Segment Start: Supplied data

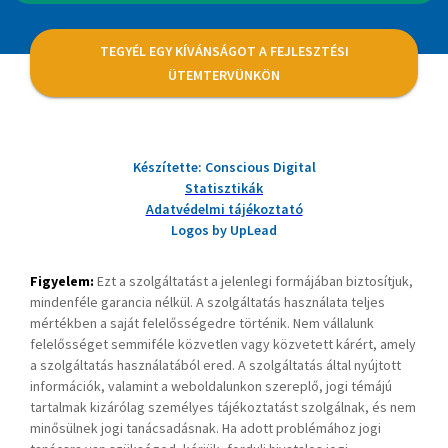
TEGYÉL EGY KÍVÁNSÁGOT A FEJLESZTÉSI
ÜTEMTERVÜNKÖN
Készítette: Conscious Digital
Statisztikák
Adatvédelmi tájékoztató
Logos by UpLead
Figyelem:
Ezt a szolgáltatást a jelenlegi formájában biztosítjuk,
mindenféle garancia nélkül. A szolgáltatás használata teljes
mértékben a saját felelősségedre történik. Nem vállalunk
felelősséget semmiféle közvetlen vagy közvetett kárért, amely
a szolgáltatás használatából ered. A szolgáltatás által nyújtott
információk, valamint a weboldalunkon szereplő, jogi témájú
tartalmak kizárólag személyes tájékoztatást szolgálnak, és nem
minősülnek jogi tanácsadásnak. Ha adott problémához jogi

Segment End: Supplied data
Segment Start: Supplied data

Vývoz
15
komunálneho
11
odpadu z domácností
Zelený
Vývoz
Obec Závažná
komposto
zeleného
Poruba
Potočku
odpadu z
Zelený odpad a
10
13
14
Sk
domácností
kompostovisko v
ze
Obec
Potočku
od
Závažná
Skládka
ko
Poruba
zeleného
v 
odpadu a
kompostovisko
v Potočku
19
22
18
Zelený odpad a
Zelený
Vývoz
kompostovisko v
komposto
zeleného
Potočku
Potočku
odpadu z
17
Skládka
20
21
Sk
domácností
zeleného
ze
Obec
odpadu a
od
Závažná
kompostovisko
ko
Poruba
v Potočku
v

Segment End: Supplied data

Task directions:
Of all the entries above, repeat only the lines from the line that has "TEGYÉL EGY KÍVÁNSÁGOT A FEJLESZTÉSI" to the line that has "felelősséget semmiféle közvetlen", both lines included, exactly.

Reply:
TEGYÉL EGY KÍVÁNSÁGOT A FEJLESZTÉSI
ÜTEMTERVÜNKÖN
Készítette: Conscious Digital
Statisztikák
Adatvédelmi tájékoztató
Logos by UpLead
Figyelem:
Ezt a szolgáltatást a jelenlegi formájában biztosítjuk,
mindenféle garancia nélkül. A szolgáltatás használata teljes
mértékben a saját felelősségedre történik. Nem vállalunk
felelősséget semmiféle közvetlen vagy közvetett kárért, amely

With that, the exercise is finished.